When Katie Cushman and I went to see prolific author Karen Kingsbury last year, we ended up chatting with her about how she cranks out books (seemingly) every other day. From what I understand, she's a 'pre-writer', someone who gets the story as together as possible before sitting down and cranking it out at a nearly non-stop pace. The incredible Susan Meissner has taught on how she pre-writes as well.
Other writers are more SOTP -- seat of the pants. They work on the chapters from the getgo to get a sense of the characters, often stopping and revising along the way.
I started off as SOTP and have morphed into a sort of mix. I really love to write the first chapter even with limited info at my finger tip because when I do this, I often come away surprised! For example, in my current WIP, someone I planned on bringing in much later in the book decided to show up--and it worked. Kristin Billerbeck said in an interview once that she free writes several chapters to get a feel for her characters.

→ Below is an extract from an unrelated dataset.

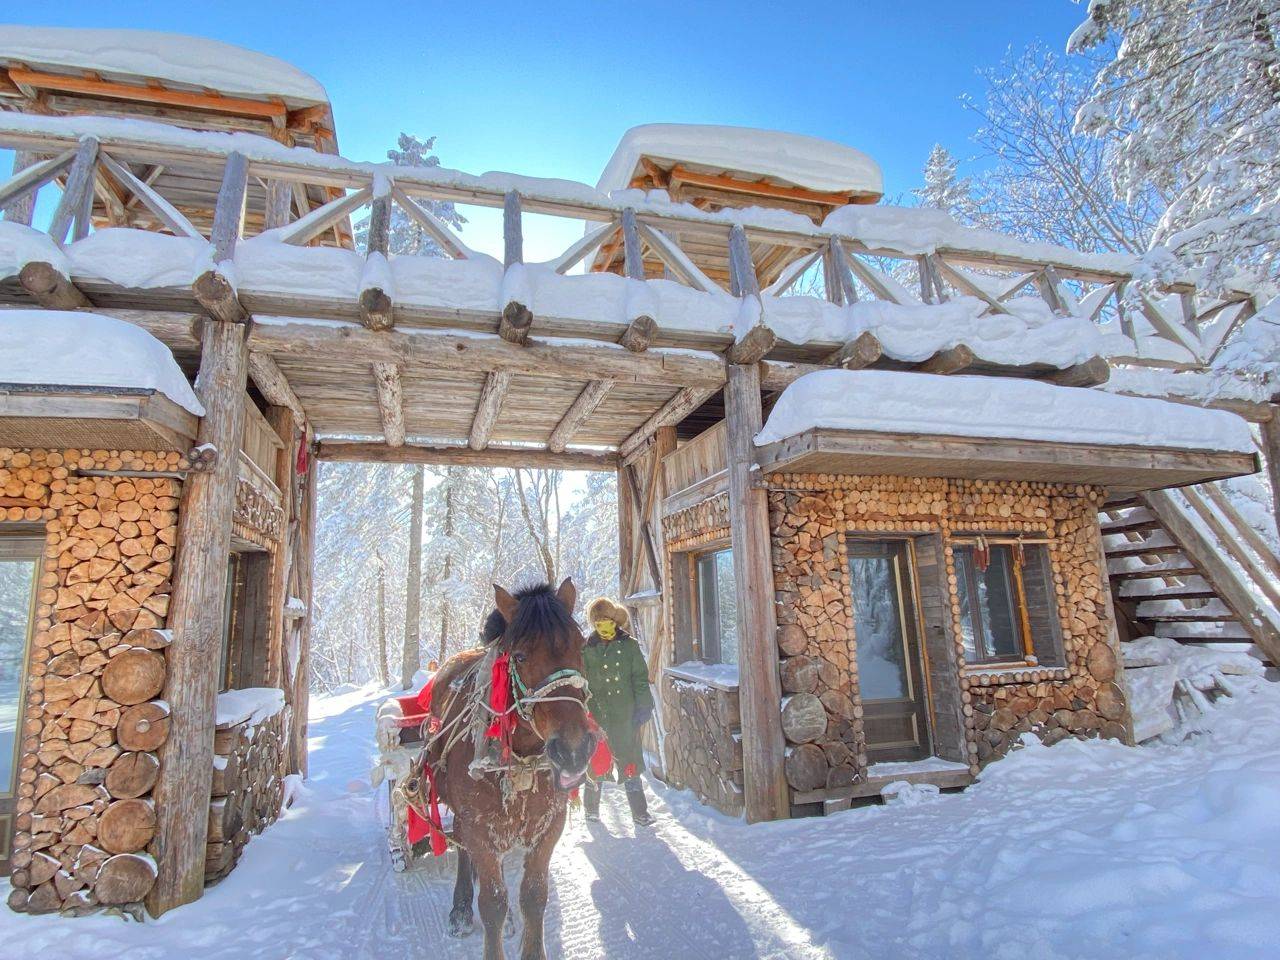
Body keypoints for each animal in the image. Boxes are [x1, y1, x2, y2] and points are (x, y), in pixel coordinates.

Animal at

However, I've found though that once I get those first thoughts onto the page, I need to map out more of the details to help me stay on course. I tried story boarding with post-its, but that was just a big mess. I've also tried diagramming the story on paper, complete with arrows, circles and curly-cues, but then I never looked at the thing again.
So now I outline the old fashioned way, in writing, block by block. Sometimes those blocks must move or morph or be stricken, but since I'm not a legalist about it, that's fine by me.
Of course, some habits haven't completely faded away. That pic at the top is of my desk in its current state (although as I like to say, "I know where everthing is!"). Despite my move toward more organization in writing, my desk just hasn't read the memo.